La nature ayant horreur du vide, la maison Québec Amérique pallie en partie ces lacunes en lançant la version française de l'ouvrage The Secret Life of Money, paru il y a peu au Canada anglais.

L'essai à la fois instructif et amusant de Kira Vermond est devenu en français L'argent ne pousse pas dans les arbres.

Il vise les jeunes de 10 à 14 ans qui ont déjà des besoins de consommation infinis et qui comprennent mal que l'argent est associé au travail (sauf dans la haute finance, bien entendu!).

En une dizaine de chapitres bien ramassés et morcelés en courts articles et bandes dessinées, cet essai initie le jeune (et ses parents) au travail, à l'entrepreneuriat, aux bienfaits de l'épargne et aux dangers du crédit (et de ses cartes), au commerce équitable et international, aux dons de bienfaisance, aux arnaqueurs en tout genre, etc.

Le tout est émaillé de citations tantôt sages (Adam Smith), tantôt loufoques (Groucho Marx).

L'auteure plonge aussi dans l'histoire et rappelle les différentes formes que la monnaie a prises au fil du temps, qu'il s'agisse des coquillages, des cartes à jouer (en Nouvelle-France) ou des billets de polymère «qui ne favorisent pas la croissance de vilaines bactéries qui peuvent te rendre malade», adoptés désormais par le Canada et une poignée d'autres pays.

Au passage, les notions de contrefaçon et de seigneuriage sont précisées.

Mme Vermond attaque le vieil adage selon lequel l'argent fait le bonheur. Elle se range du côté de ceux qui croient plutôt que «les travailleurs s'identifient à leur emploi et non à l'argent qu'ils gagnent».

Elle consacre une belle partie de son ouvrage à distinguer les concepts d'épargne et d'investissements. Tout en vantant les mérites du premier, elle s'évertue à susciter l'esprit d'entrepreneuriat. Un jeune entrepreneur, ce peut être une gardienne qui achète un ou deux jeux de manière à être plus populaire auprès des tout-petits qui la réclameront lors des sorties de leurs parents.

Ce peut aussi être, bien sûr, le jeune qui offre ses services de tondeur de gazon ou de déblayeur de balcons.

Ce peut être enfin un groupe de jeunes qui organise des collectes de DVD, de jouets pour offrir à des hôpitaux ou des oeuvres caritatives axées sur l'aide internationale.

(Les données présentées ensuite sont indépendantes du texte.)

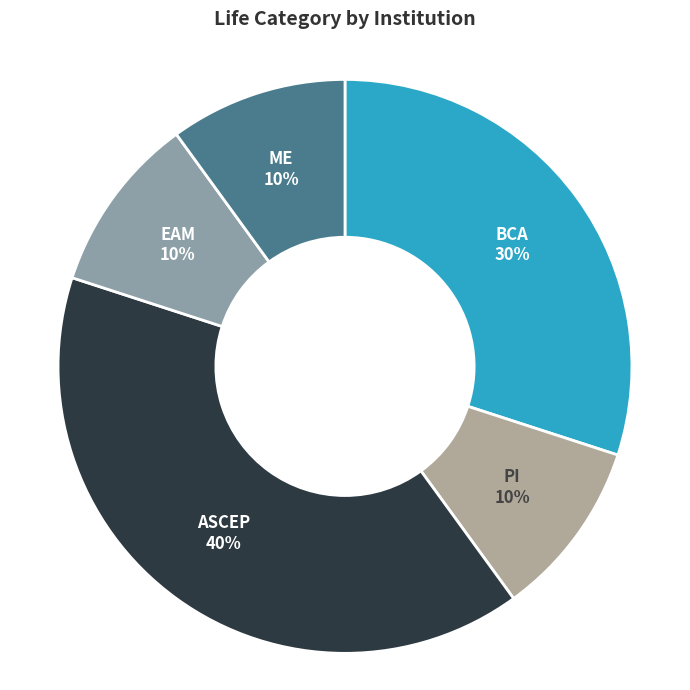

Count the number of slices in the pie.

5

Dans tous les cas, affirme l'essayiste, on en tire une certaine satisfaction, en plus de se frotter aux impératifs de l'organisation. Et il ne faut pas craindre l'échec, insiste-t-elle. Grâce à l'internet, souligne-t-elle, «il est moins coûteux [beaucoup moins coûteux même] qu'il y a 20 ans de démarrer plusieurs types d'entreprise».

La notion de crédit est très approfondie, surtout ses méfaits. L'auteure explique les effets funestes des intérêts composés, des recherches poussées en neuromarketing qui sont capables de nous détourner d'un choix rationnel d'achat (ou d'épargne) au profit d'une marque.

Elle aborde aussi la délicate question des écarts de salaire. Tout en déplorant les abus du secteur financier, elle dégage trois critères susceptibles de justifier un travail mieux rémunéré: ses exigences (médecin, programmeur), les risques physiques (pompier, policier) et les compétences peu communes (athlète professionnel, vedette).

Mais tout n'est pas si simple: «Si les éducatrices des services de garde gagnent moins, c'est peut-être que les pères et les mères de famille qui ne gagnent eux-mêmes que 19$ l'heure auraient du mal à leur en donner trente-huit», suggère-t-elle.

Le livre n'est pas sans lacunes, malgré ses indéniables qualités. On aurait souhaité un chapitre sur la confection et le respect d'un budget. Expliquer l'épargne et la consommation reste quand même un préambule bien utile.